◆ **Problem requirements**
The stretch wanted below opens at the line containing "take normal safety precautions, such as" and closes at the line containing "Political Stability". Please return it exactly, with no other lines.

◆ **Stored data**
§ §

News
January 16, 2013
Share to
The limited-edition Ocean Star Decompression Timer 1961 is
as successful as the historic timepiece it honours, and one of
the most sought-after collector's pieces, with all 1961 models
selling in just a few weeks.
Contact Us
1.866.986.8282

§ §

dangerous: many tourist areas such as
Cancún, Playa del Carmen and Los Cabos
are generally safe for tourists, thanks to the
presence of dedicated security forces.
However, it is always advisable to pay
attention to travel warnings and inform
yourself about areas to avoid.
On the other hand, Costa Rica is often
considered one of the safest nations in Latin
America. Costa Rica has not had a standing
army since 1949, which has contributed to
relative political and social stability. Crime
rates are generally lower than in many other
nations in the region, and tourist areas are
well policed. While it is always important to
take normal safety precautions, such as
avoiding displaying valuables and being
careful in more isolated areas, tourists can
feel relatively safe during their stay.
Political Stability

§ §

◆ **Expected output**
take normal safety precautions, such as
avoiding displaying valuables and being
careful in more isolated areas, tourists can
feel relatively safe during their stay.
Political Stability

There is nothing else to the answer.